TypeError: If the input is not a Pandas DataFrame.
Example Usage
To generate all the plots for a particular dataset.
plots = dp.plotify(df)
plots
{'histogram_Age': alt.Chart(...),
'density_Age': alt.Chart(...),
'histogram_Income': alt.Chart(...),
'density_Income': alt.Chart(...),
'histogram_Spending_Score': alt.Chart(...),
'density_Spending_Score': alt.Chart(...),
'bar_Gender': alt.Chart(...),
'bar_Region': alt.Chart(...),
'scatter_Age_Income': alt.Chart(...),
'scatter_Age_Spending_Score': alt.Chart(...),
'scatter_Income_Spending_Score': alt.Chart(...),
'correlation_heatmap': alt.Chart(...),
'box_Age_Gender': alt.Chart(...),
'box_Age_Region': alt.Chart(...),
'box_Income_Gender': alt.Chart(...),
'box_Income_Region': alt.Chart(...),
'box_Spending_Score_Gender': alt.Chart(...),
'box_Spending_Score_Region': alt.Chart(...),
'stacked_bar_Gender_Region': alt.Chart(...)}
This generates:
Histograms and density plots for numeric columns like Age, Income, and Spending_Score.

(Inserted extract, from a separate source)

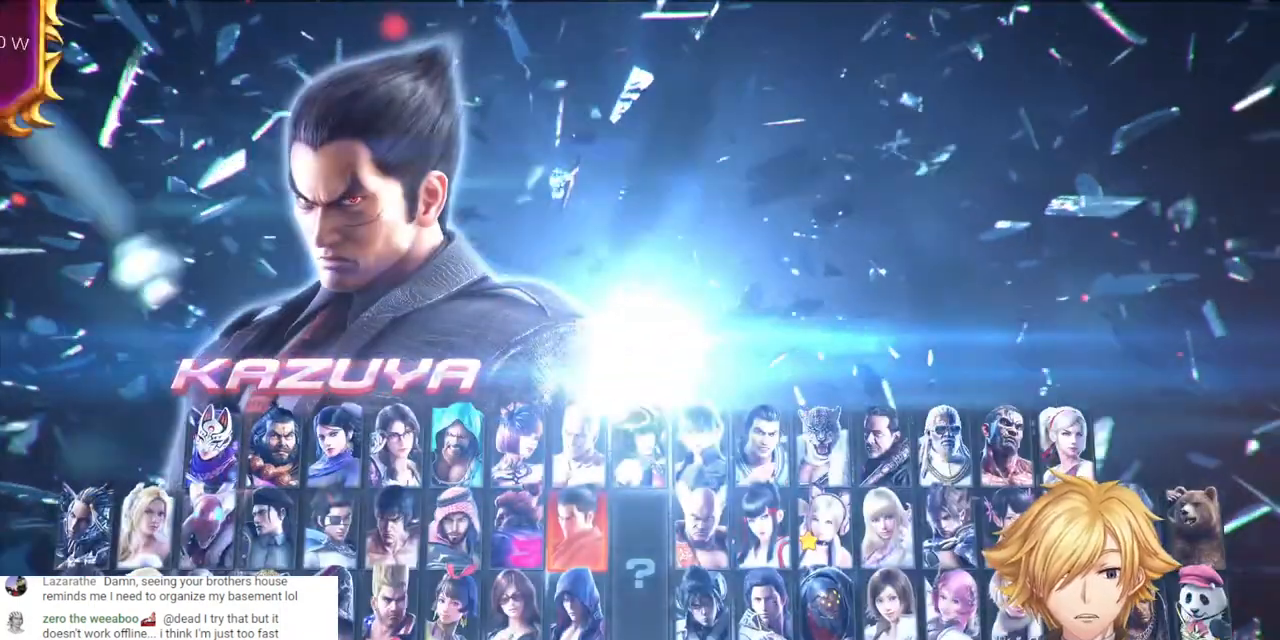
{"buttons": [], "left_stick": "center", "right_stick": "center", "events": [[67, "DPAD_RIGHT", "down"], [500, "DPAD_RIGHT", "up"]]}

Bar charts for categorical columns like Gender and Region.
Scatter plots for pairwise numeric columns.
A correlation heatmap for numeric columns.
Box plots comparing numeric columns with categorical columns.
Stacked bar charts for pairwise categorical columns.
To visualize the plots:
plots['histogram_Age'].show()
Specific Plot Types
To visualize specific plot types, specify them in the plot_types parameter. For example:
# Generate denisty and bar plots only
plot_density_bar = dp.plotify(df, plot_types=['density', 'bar'])
plot_density_bar
{'density_Age': alt.Chart(...),
'density_Income': alt.Chart(...),
'density_Spending_Score': alt.Chart(...),
'bar_Gender': alt.Chart(...),
'bar_Region': alt.Chart(...)}
plot_density_bar['density_Spending_Score']
plot_density_bar['bar_Region']
# Generate correlation heatmap
plot_correlation = dp.plotify(df, plot_types=['correlation'])
plot_correlation
{'correlation_heatmap': alt.Chart(...)}
plot_correlation['correlation_heatmap'].show()
This generates:
Histograms for numeric columns like Age, Income, and Spending_Score.
Bar charts for categorical columns like Gender and Region.
A correlation heatmap for numeric columns.
Saving Plots to a Directory
plots_save = dp.plotify(df, save=True, save_path="example_plots", file_prefix="analysis")
This will save the plots in the example_plots directory with filenames starting with analysis_.
plotify() automatically handles missing values by ignoring them in the visualizations. For instance, density plots and histograms will exclude NaN values. Outliers are included in the visualizations, offering insights into their impact on the data distribution.
Conclusion
The datpro package provides a modular and efficient way to explore and profile your dataset. While we demonstrated its functionalities, additional cleaning steps such as handling missing values or outliers may be needed based on your analysis goals.
Feel free to replace the example dataset with your own data and adjust the function calls as needed.